As this is my first post on LessWrong, I begin with an introduction of myself to establish my background. I am finishing my last year of my undergraduate studies, with a degree in Computer Science. My primary concern, and the thesis of this post, is the potential for epistemic failure caused by outsourcing foundational cognitive tasks to Large Language Models (LLMs).
I had started applying to colleges when ChatGPT 3 came out, and I remember the discussions around how this software would impact the future. I quickly began using LLMs for classes, studying, writing/revising essays, writing emails, and especially for coding.
I felt like I had been given "rocket boosters", and cruised through my introductory classes.
When I started taking more difficult classes like operating systems I was hit with the consequences: I had essentially never written a single bit code myself. My mistake was trading the ability of consistent success for the illusion of efficiency; I prioritized a local optimum over incrementally building my long-term cognitive base.
This experience forced a cold-turkey discontinuation of using LLMs for basic tasks and coding. My current belief (with 75% - 80% confidence) that unregulated LLM use creates a serious and measurable long-term deficit in reasoning and critical thinking skills, is aligned with the findings of the Stanford study I cite in arguments with my friends.
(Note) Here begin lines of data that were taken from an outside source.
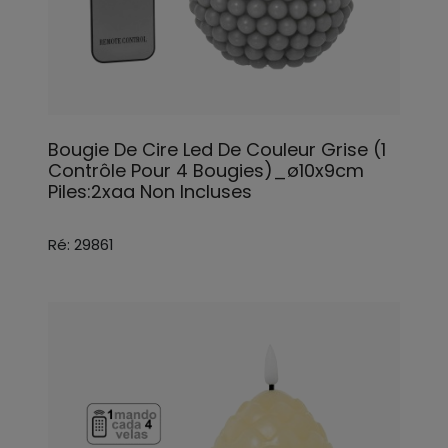
Bougie De Cire Led De Couleur Grise (1
Contrôle Pour 4 Bougies)_ø10x9cm
Piles:2xaa Non Incluses
Ré: 29861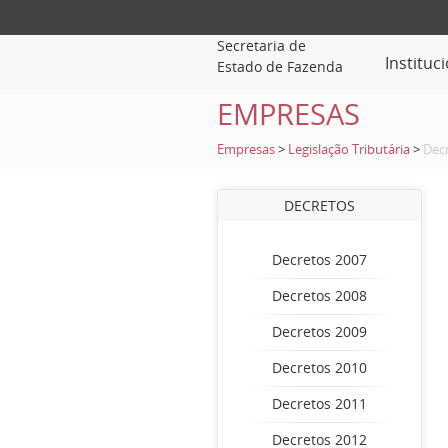
Secretaria de
Instituc
Estado de Fazenda
EMPRESAS
Empresas
>
Legislação Tributária
>
Dec
DECRETOS
Decretos 2007
Decretos 2008
Decretos 2009
Decretos 2010
Decretos 2011
Decretos 2012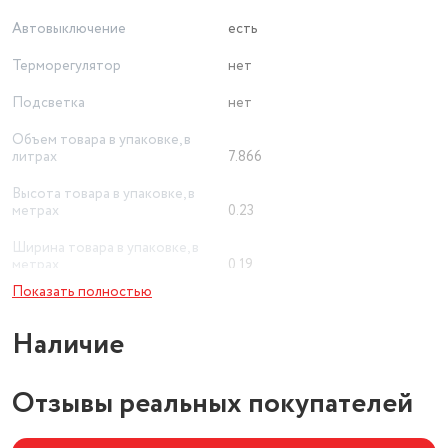
Автовыключение
есть
Терморегулятор
нет
Подсветка
нет
Объем товара в упаковке, в
литрах
7.866
Высота товара в упаковке, в
метрах
0.23
Ширина товара в упаковке, в
метрах
0.19
Показать полностью
Длина товара в упаковке, в
метрах
0.18
Наличие
Управление со смартфона
нет
Шкала уровня воды
Отзывы реальных покупателей
есть
Основной цвет
серебристый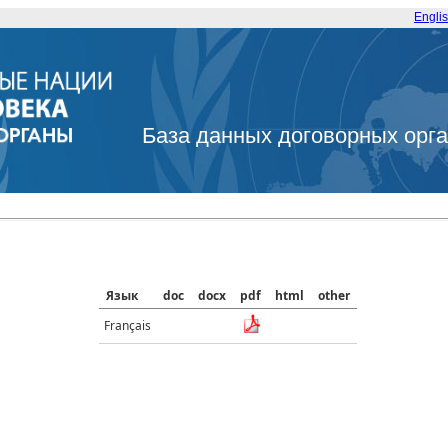
Engli
База данных договорных орг
Язык
doc
docx
pdf
html
other
Français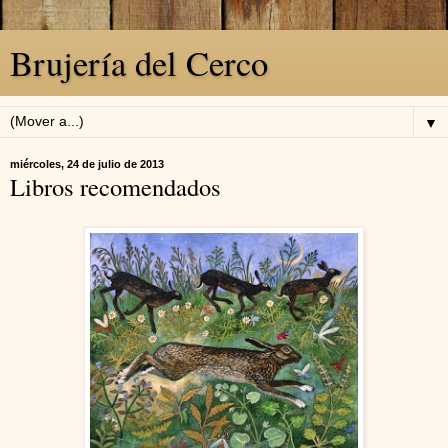
Brujería del Cerco
▼
miércoles, 24 de julio de 2013
Libros recomendados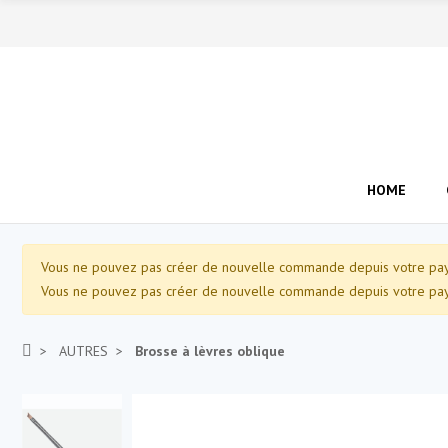
HOME
Vous ne pouvez pas créer de nouvelle commande depuis votre pays
Vous ne pouvez pas créer de nouvelle commande depuis votre pays
AUTRES
Brosse à lèvres oblique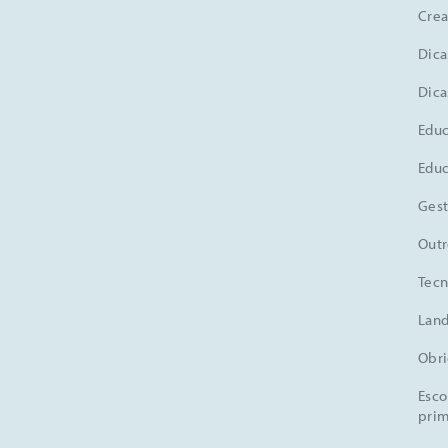
Crea
Dica
Dica
Educ
Educ
Gest
Outr
Tecn
Land
Obri
Esco
prim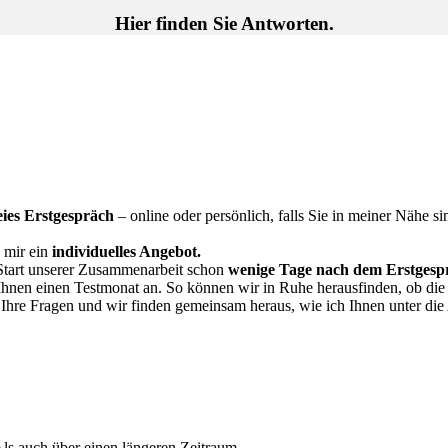
Hier finden Sie Antworten.
eies Erstgespräch
– online oder persönlich, falls Sie in meiner Nähe 
 mir ein
individuelles Angebot.
 Start unserer Zusammenarbeit schon
wenige Tage nach dem Erstgesp
Ihnen einen Testmonat an. So können wir in Ruhe herausfinden, ob di
 Ihre Fragen und wir finden gemeinsam heraus, wie ich Ihnen unter die
Als auch über einen längeren Zeitraum.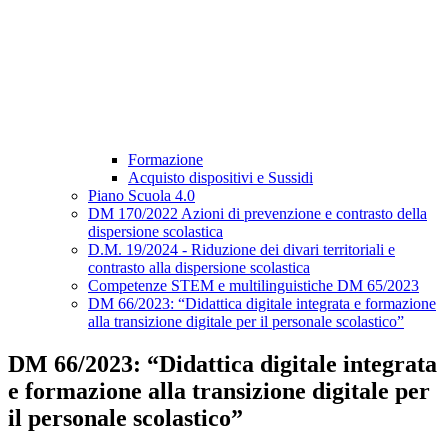
Formazione
Acquisto dispositivi e Sussidi
Piano Scuola 4.0
DM 170/2022 Azioni di prevenzione e contrasto della
dispersione scolastica
D.M. 19/2024 - Riduzione dei divari territoriali e
contrasto alla dispersione scolastica
Competenze STEM e multilinguistiche DM 65/2023
DM 66/2023: “Didattica digitale integrata e formazione
alla transizione digitale per il personale scolastico”
DM 66/2023: “Didattica digitale integrata
e formazione alla transizione digitale per
il personale scolastico”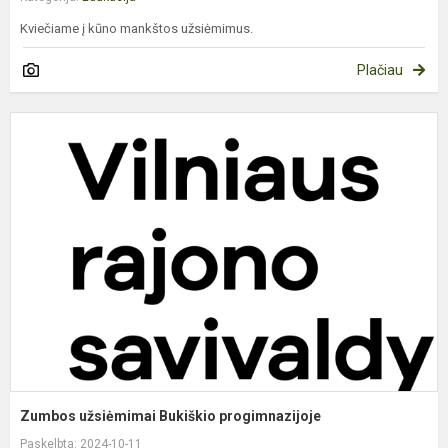
Kviečiame į kūno mankštos užsiėmimus.
Plačiau
Z
u
B
p
Zumbos užsiėmimai Bukiškio progimnazijoje
Paskelbta: 2024-10-11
I would be open to updating my confidence level if I observe reliable study results of a student cohort that performed better in cognitive tasks when using LLMs compared to when they don't use LLMs.
I'm concerned about the future of education and the young adults who will hold the world up in the future. I advocate for more LLM proofing in classes. From first hand experience, outsourcing my critical thinking, problem solving, and creative skills to an LLM made me a shell of a human that only knew how to copy paste text from a context window to a Google Doc.
I would appreciate your suggestions on other LessWrong (or external) articles on this debate or on the trade offs between efficiency and building skills. Specifically, what are the best (rational) ways to spread awareness about developing strong internal algorithms instead of relying on crutches?